Les premiers contacts de l'archipel avec l'islam eurent lieu du fait des marins et des commerçants d'Arabie ou du golfe du Bengale. Mais l'acteur majeur de l'arrivée de l'islam dans les Maldives fut Abu al-Barakat al-Barbari, un marchand berbère nord africain. Sa tombe se trouve à l'intérieur de la mosquée Hukuru, ou Miski, dans la capitale Malé. Il semble que ce voyageur ait obtenu la conversion à l'islam d'un roi[4] qui a régné de 1141 à 1166. Néanmoins, les chroniques de Raadavalhi et de Tharik, attribuent à un Perse, Yusuf Tabrizi, la conversion du royaume des Maldives à l'islam en 1153. Le roi devient sultan à la suite de sa conversion après 12 ans de règne et il envoie des émissaires dans tous les atolls pour convertir les habitants à la foi musulmane, sans exception. Le roi lui-même voyage jusqu'à l'île de Nilandhe pour appeler ses habitants à embrasser l'islam. On rapporte que la conversion de l'archipel entier a lieu le 2 de Rabi ul Akhir de l'an 548 de l'Hégire, la 17e année de règne d'Al-Muqtafi, calife de Bagdad[5]. Dès lors, les Maldives deviennent un pays à prédominance islamique. Le roi ordonne à son frère Siri Kalo de construire la première mosquée de Malé, avec l'aide d'Al-Wazir Shanivirazaa. Un voyageur marocain, Ibn Battûta, accrédite cette conversion de Dhovemi par l'entremise d'Abu al-Barakat al-Barbari. Ibn Battûta a laissé en 1340 une résidence qui atteste son passage. Dhovemi fait appliquer la loi islamique. Le sultan fait disparaître toute trace d'« idolâtrie » de l'archipel, et fait construire des mosquées sur de nombreuses îles, mêmes inhabitées.
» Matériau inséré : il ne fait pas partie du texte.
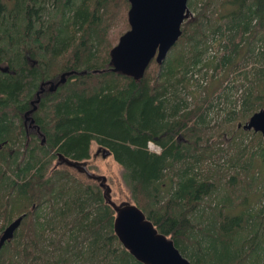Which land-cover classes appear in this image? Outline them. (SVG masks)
I'll use <instances>...</instances> for the list:
<instances>
[{"label": "trees", "instance_id": "1", "mask_svg": "<svg viewBox=\"0 0 264 264\" xmlns=\"http://www.w3.org/2000/svg\"><path fill=\"white\" fill-rule=\"evenodd\" d=\"M128 8V0H0V65L8 69H0V235L23 215L0 246V264H144L114 232L104 188L59 158L88 159L92 141L122 166L132 202L193 264H264V190L251 204L259 174L240 163L264 157V135L242 126L264 103V0H205L140 78L111 62ZM202 67L235 70L224 80L237 97L228 98L226 83L201 93ZM69 70L36 102L41 136L26 134L21 112L39 84ZM219 110L217 136L254 137L231 142L234 153L220 148L225 167L212 157Z\"/></svg>", "mask_w": 264, "mask_h": 264}, {"label": "water", "instance_id": "2", "mask_svg": "<svg viewBox=\"0 0 264 264\" xmlns=\"http://www.w3.org/2000/svg\"><path fill=\"white\" fill-rule=\"evenodd\" d=\"M127 20L129 28L118 38L111 48V62L115 70L140 78L152 58L161 62L168 50L181 34L184 19L189 16L188 0H128ZM0 69H7L1 66ZM73 70L60 73L57 78L47 79L39 84L36 97L31 100L34 104L26 113H31L37 107L39 93L47 85L50 91L65 81L66 75ZM33 120V118L31 117ZM244 129H253L264 135V106L252 113ZM44 137L42 138V141ZM59 158L74 166L88 176L98 179L104 187L107 201L115 209L113 221L114 232L121 244L144 264H193L175 246L173 240L159 232L143 210L134 202L117 204L109 197L110 186L106 184L104 175L91 172L82 162L72 161L62 154ZM23 215L9 222L0 235V246L13 237Z\"/></svg>", "mask_w": 264, "mask_h": 264}, {"label": "rangeland", "instance_id": "3", "mask_svg": "<svg viewBox=\"0 0 264 264\" xmlns=\"http://www.w3.org/2000/svg\"><path fill=\"white\" fill-rule=\"evenodd\" d=\"M205 0H196L194 3V7L192 10L190 8L191 14H195L198 10H200L204 4ZM218 49V47H216ZM215 50V49H214ZM206 70V71H205ZM232 69H228L227 67H221L220 69H213L212 67H202L200 71L198 72L199 76L203 75L207 79V84L203 87H201V90L203 93V89H207L210 93L218 92L221 93L224 84L226 83V79L224 80L225 76L231 71ZM208 71V73H207ZM235 72V70L231 71ZM207 73V74H206ZM197 74V75H198ZM205 83V82H203ZM226 84H228V87L225 88L228 94V98H234L237 97V95L240 92V89H234L230 87L232 82L228 81ZM205 87V88H204ZM220 91V92H219ZM217 93V94H218ZM221 105H225L228 102L224 101L223 96H221L220 99ZM264 106V103L263 105ZM261 106V107H262ZM215 109V108H214ZM223 114V110H219V113L217 114V117L215 115L214 118L211 119L210 123L213 124L214 129V135L216 136L215 142H214V154L212 157L217 160V164L221 167H225L228 162L225 159V155H223V151H220V148L227 149L231 152V150L234 149V145H232L231 142L233 141H239L242 139V144L247 143L252 136L251 133H244L241 135V133H234L231 135L232 130H228L227 132H224L222 135L217 136L216 131L218 129V126L221 125L222 119L218 118L221 117ZM234 130V129H233ZM256 142H252L250 144V147L254 145ZM154 144V143H151ZM155 145V144H154ZM153 146V145H152ZM150 145V148L155 149L156 147H152ZM235 150H233L232 153H234ZM241 165L244 164L246 169L248 170L249 175H256L259 174L257 179H255L256 182L254 184H251L248 191V199L251 204H254L255 206H258L260 201H258L262 196V191L264 190V157H260L259 153H254L252 160L248 157V154L244 155L240 160ZM82 164L88 167V169L96 174L104 175L106 177V184L110 186L109 191V197L115 201L117 204H120L122 202H132V198L130 195V190L127 187V185L124 183L121 177V171L122 166L116 162L111 154L109 152L101 147H99L95 141H92L90 144V157L84 161H82ZM207 162H205V165ZM209 165L212 167L214 166V162L209 163ZM218 167H213V169H217ZM221 171V168H219ZM210 171H212V168H210ZM230 171H233V168L230 169ZM71 172L75 174L78 178H80L82 181L86 183H99L98 179H94L90 176H88L85 172L80 171L77 172L74 169H71ZM225 179H223L224 181ZM104 188V187H102ZM209 200H211L209 198Z\"/></svg>", "mask_w": 264, "mask_h": 264}, {"label": "flooded vegetation", "instance_id": "4", "mask_svg": "<svg viewBox=\"0 0 264 264\" xmlns=\"http://www.w3.org/2000/svg\"><path fill=\"white\" fill-rule=\"evenodd\" d=\"M1 70H3V69H1ZM5 70H8V69H5ZM48 90L49 89H48L47 85H45V88L42 91H40L39 96L44 94ZM35 97H36V93L29 100V105L27 106V108L21 112V116H22L23 129H24L25 133L26 134H36L38 137H40L41 132H40L39 128L36 126L34 120L31 119V117L33 115V111L31 113H28V114L26 113V111L34 105L31 102V100L34 99Z\"/></svg>", "mask_w": 264, "mask_h": 264}, {"label": "built area", "instance_id": "5", "mask_svg": "<svg viewBox=\"0 0 264 264\" xmlns=\"http://www.w3.org/2000/svg\"><path fill=\"white\" fill-rule=\"evenodd\" d=\"M151 143H153V142H149V146L151 145H153L152 147H156L155 149H159V147L157 146V145H154V144H151Z\"/></svg>", "mask_w": 264, "mask_h": 264}]
</instances>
L'archéologie et d'autres sources scripturaires confirment au moins partiellement cette version. Un document appelé le Dhanbidhū Lōmāfānu apporte des informations sur la disparition du bouddhisme dans l'atoll Hadhdhunmathi, qui fut un important centre religieux. Il apparaît que les moines furent emmenés à Malé et exécutés. Les satihirutalu (trois cercles de pierres concentriques couronnant un stupa) furent détruits pour défigurer les stupas, de même que les statues de Vairocana, que l'on trouvait au milieu de l'archipel. L'état d'endommagement des manuscrits réalisés par les moines dans leur monastère laisse penser que les bâtiments ont été brûlés ou rasés de sorte qu'on n'en trouve plus aucune trace[6]
L'islam dans la vie publique
modifierL'islam modèle la vie quotidienne des Maldiviens. L'État applique la loi islamique, la charia, appelée en divehi, la sariatu ; elle sert de base aux codes de loi, interprétée selon les conditions de vie des Maldiviens par le président de la République, le procureur général, le ministère de l'intérieur et le majlis.
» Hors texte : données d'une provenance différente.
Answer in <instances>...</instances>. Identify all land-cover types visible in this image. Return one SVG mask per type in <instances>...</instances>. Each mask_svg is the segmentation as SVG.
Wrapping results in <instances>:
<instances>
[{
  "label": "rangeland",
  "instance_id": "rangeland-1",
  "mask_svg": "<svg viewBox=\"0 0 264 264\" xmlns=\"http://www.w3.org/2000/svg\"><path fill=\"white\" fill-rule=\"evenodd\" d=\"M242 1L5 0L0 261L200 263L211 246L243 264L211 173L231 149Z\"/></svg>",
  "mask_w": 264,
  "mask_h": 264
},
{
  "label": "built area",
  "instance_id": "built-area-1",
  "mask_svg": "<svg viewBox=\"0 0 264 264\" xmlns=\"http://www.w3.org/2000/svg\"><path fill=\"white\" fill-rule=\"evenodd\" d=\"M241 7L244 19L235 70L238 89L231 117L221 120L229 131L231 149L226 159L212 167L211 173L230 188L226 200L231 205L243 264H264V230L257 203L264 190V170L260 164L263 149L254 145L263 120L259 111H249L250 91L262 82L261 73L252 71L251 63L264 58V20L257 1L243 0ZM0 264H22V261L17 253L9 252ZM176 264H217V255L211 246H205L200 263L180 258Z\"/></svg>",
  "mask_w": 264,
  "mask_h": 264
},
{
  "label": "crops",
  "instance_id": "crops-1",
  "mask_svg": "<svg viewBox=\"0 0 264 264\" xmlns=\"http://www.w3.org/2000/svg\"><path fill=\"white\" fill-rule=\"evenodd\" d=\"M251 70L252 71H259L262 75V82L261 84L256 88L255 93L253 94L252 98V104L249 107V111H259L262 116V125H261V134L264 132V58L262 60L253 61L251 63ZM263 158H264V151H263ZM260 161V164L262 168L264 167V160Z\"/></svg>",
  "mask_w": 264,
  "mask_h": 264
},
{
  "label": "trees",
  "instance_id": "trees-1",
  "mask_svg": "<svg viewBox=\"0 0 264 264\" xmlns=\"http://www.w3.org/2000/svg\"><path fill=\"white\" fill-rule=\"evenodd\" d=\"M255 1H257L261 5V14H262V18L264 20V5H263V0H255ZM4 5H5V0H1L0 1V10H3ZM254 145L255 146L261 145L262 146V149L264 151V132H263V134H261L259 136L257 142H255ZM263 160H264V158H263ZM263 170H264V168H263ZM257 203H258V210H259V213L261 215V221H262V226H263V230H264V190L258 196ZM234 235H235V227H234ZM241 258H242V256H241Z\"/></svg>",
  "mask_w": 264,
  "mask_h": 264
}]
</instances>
Comme le vendredi est le jour traditionnel de la grande prière à la mosquée, les commerces et les bureaux ferment vers 11h le matin. Ils ferment aussi pendant quinze minutes après chacun des cinq appels quotidiens à la prière. Pendant le mois du Ramadan, les cafés et les restaurants sont fermés la journée, et les heures de travail sont réduites.
La plupart des îles ont plusieurs mosquées, même si elles sont peu habitées. Malé, la capitale, en a plus de trente. La plupart des mosquées sont réalisées avec la pierre de corail, peintes en blanc et avec des toits en tôle ondulée ou de chaume. À Malé, un centre islamique à l'architecture recherchée a été construit en 1984, avec des fonds d'États du golfe Persique, du Pakistan, de Brunei et de Malaisie.
Islamisme
modifierEn , le blog[7] du journaliste Ismail Khilath Rasheed est fermé par l'autorité des communications des Maldives sur ordre du Ministère des Affaires Islamiques, au motif que ce blog contenait des contenus anti-islamiques[8]. Ismail Rasheed est musulman soufi, et appelait à davantage de tolérance religieuse. Cet acte de censure fut condamné par l'ONG Reporters sans frontières[9] et par Navanethem Pillay, haut représentant des Nations unies aux droits de l'homme. Ismail Rasheed organisa un rassemblement en faveur de la liberté religieuse le . Ce rassemblement fut l'objet d'attaques et il eut le crâne fracturé[10]. À la suite de cela, il fut arrêté à la demande pressante du parti islamiste Adhaalath, qui organisa une contre-manifestation le . Un site internet associé à cette contre-manifestation appelait à le tuer[11],[12]. Ismail Rasheed fut finalement relâché le à la suite de protestations d'Amnesty International et de Reporters sans Frontières.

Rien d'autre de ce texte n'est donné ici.